Here’s a quick question: When was the last time someone you’re connected with on social media shared a funny YouTube clip from a recent late night talk show? Chances are, probably within the last few weeks. Next question: Who was the host? Probably Jimmy Fallon. Possibly Jimmy Kimmel. Clips from both of their shows tend to go viral every so often.
Final question: When was the last time someone you’re connected with on social media shared a funny YouTube clip from David Letterman or Jay Leno? Unless it was an interview with a celebrity that they really like, chances are, it hasn’t happened lately, if at all. That’s because the newer late night hosts tend to do something that the old guard doesn’t: they tailor their shows to a social media audience.
When Jay Leno hosted the Tonight Show, he had a number of segments that he did regularly, like Jaywalking, and his collections of funny headlines. David Letterman has his famous Top 10 Lists, which he’s done for years. These sketches can be a lot of fun, but they’re also predictable. You might think they’re pretty funny. But then again, so was the last one, and the one before that. It’s nothing special. Just because you enjoyed it doesn’t necessarily mean you’re going to share it with your friends.
Jimmy Fallon and Jimmy Kimmel, however, have a different approach to their shows’ content. They have regular segments too, but they also integrate one-off sketches that are unique and unexpected, grabbing the audience’s attention—often integrating surprise celebrity guests as well.
Over the last few years, Jimmy Kimmel has blown up social media several times, with off-the-wall sketches about Matt Damon and Ben Affleck, as well as his epic Oscar spoof, “Movie: The Movie,” which featured a cornucopia of some of the most respected stars in Hollywood doing ridiculous things and riffing on tired film tropes.
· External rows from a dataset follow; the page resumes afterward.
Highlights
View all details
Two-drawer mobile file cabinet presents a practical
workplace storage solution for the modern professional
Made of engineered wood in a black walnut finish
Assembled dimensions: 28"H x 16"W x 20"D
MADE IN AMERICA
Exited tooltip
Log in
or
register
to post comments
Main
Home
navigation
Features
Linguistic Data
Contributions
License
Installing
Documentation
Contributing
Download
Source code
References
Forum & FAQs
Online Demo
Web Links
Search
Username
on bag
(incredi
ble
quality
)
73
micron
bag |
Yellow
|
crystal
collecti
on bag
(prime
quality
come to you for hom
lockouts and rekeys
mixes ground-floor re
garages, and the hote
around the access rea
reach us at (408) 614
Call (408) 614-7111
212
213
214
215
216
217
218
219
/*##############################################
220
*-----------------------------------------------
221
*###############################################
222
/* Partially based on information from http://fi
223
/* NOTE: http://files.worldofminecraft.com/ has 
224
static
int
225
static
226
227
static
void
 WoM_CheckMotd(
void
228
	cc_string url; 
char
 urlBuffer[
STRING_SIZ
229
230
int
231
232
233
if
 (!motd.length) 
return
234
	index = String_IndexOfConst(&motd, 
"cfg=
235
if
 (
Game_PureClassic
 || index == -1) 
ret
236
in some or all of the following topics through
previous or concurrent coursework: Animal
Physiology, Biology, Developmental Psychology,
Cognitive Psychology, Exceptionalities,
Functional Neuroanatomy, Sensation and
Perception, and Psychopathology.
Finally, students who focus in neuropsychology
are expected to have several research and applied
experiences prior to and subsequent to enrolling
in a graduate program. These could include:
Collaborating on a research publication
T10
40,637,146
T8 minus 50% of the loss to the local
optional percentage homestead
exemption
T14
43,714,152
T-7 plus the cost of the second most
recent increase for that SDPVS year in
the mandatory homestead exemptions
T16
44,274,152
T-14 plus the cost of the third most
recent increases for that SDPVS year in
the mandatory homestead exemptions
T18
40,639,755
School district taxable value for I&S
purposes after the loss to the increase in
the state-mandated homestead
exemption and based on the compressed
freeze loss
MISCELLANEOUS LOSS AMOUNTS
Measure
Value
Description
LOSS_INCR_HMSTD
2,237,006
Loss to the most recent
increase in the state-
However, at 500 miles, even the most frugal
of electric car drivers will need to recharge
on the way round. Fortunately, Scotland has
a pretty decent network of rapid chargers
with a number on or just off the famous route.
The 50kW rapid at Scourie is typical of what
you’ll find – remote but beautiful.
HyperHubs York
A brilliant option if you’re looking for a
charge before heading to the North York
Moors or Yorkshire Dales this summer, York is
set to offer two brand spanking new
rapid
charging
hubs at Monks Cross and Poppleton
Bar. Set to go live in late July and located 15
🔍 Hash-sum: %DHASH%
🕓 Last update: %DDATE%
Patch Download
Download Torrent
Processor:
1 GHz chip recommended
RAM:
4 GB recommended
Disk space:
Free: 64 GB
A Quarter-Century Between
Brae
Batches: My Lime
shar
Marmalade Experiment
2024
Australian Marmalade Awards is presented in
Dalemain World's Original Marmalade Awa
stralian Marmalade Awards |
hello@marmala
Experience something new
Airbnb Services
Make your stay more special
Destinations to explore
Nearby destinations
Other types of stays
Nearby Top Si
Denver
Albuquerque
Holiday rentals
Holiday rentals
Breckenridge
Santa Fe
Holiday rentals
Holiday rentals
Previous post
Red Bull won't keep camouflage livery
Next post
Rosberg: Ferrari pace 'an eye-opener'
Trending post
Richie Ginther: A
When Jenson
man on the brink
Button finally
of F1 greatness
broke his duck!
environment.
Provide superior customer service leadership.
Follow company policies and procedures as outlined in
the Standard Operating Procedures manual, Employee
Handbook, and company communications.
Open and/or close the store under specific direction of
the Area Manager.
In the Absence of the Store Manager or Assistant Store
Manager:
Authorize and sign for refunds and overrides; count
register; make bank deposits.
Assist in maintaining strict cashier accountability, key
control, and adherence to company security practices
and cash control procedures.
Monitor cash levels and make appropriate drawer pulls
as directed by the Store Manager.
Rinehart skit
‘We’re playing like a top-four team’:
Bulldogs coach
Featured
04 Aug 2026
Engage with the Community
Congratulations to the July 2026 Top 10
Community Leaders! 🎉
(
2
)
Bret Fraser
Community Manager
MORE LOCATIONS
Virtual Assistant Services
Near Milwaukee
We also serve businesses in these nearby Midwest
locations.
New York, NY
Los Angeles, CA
Jimmy Fallon has had perhaps even greater success in the surprise one-off sketch department, most recently with a farewell to his “Late Night” hosting duties (before transitioning to “The Tonight Show”), which featured a reuniting of the cast (and set) of the 90s show “Full House.”
But the element of surprise is only half the battle. There’s another thing that sets both Fallon and Kimmel apart in the talk show hosting department, both encouraging people to watch their shows and helping their content to go viral. They both integrate social media.
Fallon has a weekly sketch called Tonight Show Hashtags, wherein he starts a Twitter hashtag on a funny topic and encourages viewers to tweet their own awkward stories or amusing anecdotes, using that hashtag, which he then shares on the show. His hashtags frequently become trending topics, which means they’re shared with all of Twitter, thus gaining even more buzz for his show. Kimmel goes a step further, encouraging his viewers to make YouTube videos based on a prompt, with the best of them being shared on the show.
So how does this apply to you? Well, you want your content to be popular, to be shared, and to generate buzz. So have content that’s interesting and unexpected. This will grab people’s attention and compel them to share it with their friends. Then, encourage them to get involved on social media and help you create content. This will get your audience invested in what you’re doing and more likely to share and participate. You don’t need your own late night talk show to generate buzz for your brand. You just need great content and a little creativity.